GOAL OF THE EXERCISE:
Please write out the listing exactly, leaving each picture out.

RECORDS:

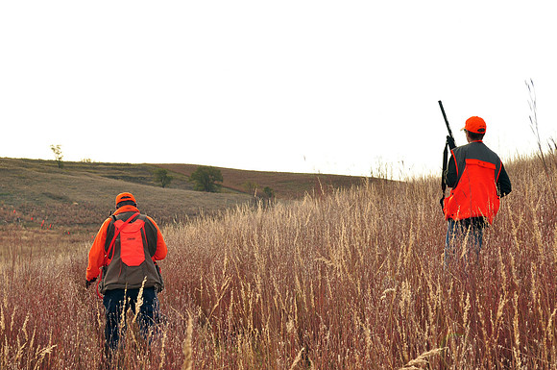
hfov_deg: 24.6
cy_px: 185
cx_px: 278
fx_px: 1275
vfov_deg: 16.5
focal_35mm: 82
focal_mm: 55
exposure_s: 1/350
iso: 400
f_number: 9.5
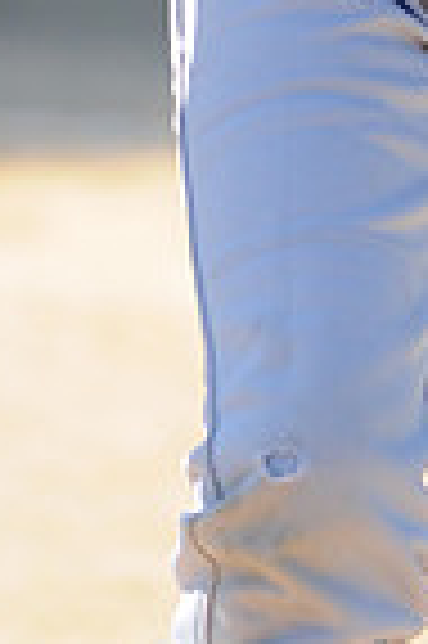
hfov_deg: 0.8
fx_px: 32533
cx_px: 552
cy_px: -540
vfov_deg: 1.1
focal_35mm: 1820
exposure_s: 1/1000
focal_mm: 300
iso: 400
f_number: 4
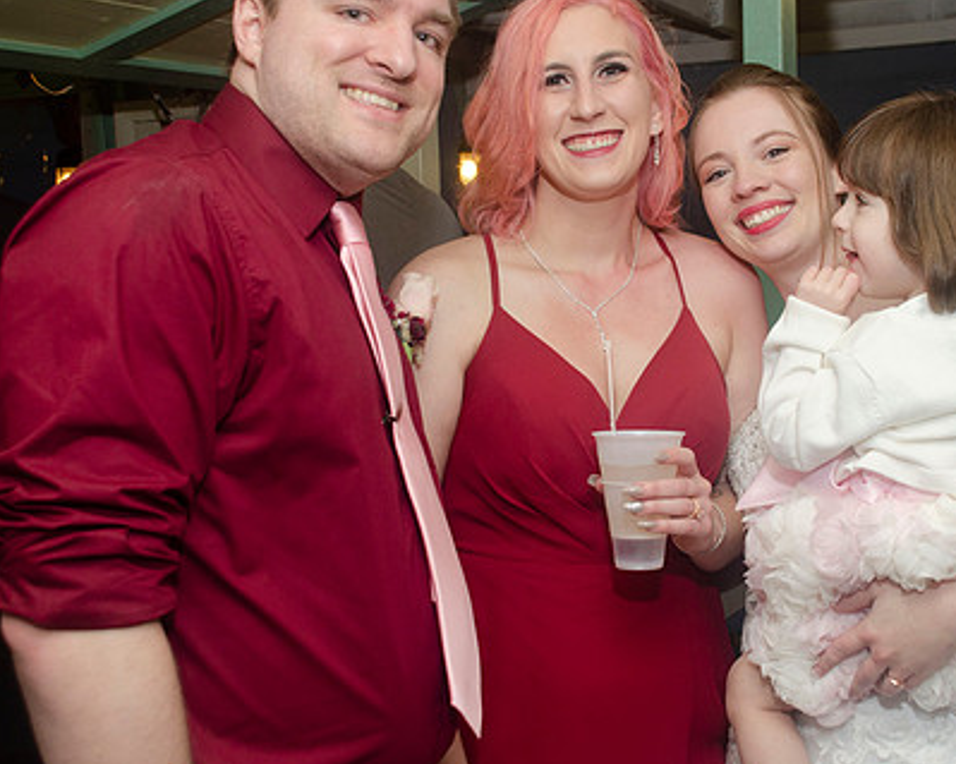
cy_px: 340
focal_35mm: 49
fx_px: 1386
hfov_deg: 37.7
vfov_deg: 30.8
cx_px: 633
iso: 400
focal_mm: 24
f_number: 5.6
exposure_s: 1/60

SOLVED EXERCISE:
hfov_deg: 24.6
cy_px: 185
cx_px: 278
fx_px: 1275
vfov_deg: 16.5
focal_35mm: 82
focal_mm: 55
exposure_s: 1/350
iso: 400
f_number: 9.5
hfov_deg: 0.8
fx_px: 32533
cx_px: 552
cy_px: -540
vfov_deg: 1.1
focal_35mm: 1820
exposure_s: 1/1000
focal_mm: 300
iso: 400
f_number: 4
cy_px: 340
focal_35mm: 49
fx_px: 1386
hfov_deg: 37.7
vfov_deg: 30.8
cx_px: 633
iso: 400
focal_mm: 24
f_number: 5.6
exposure_s: 1/60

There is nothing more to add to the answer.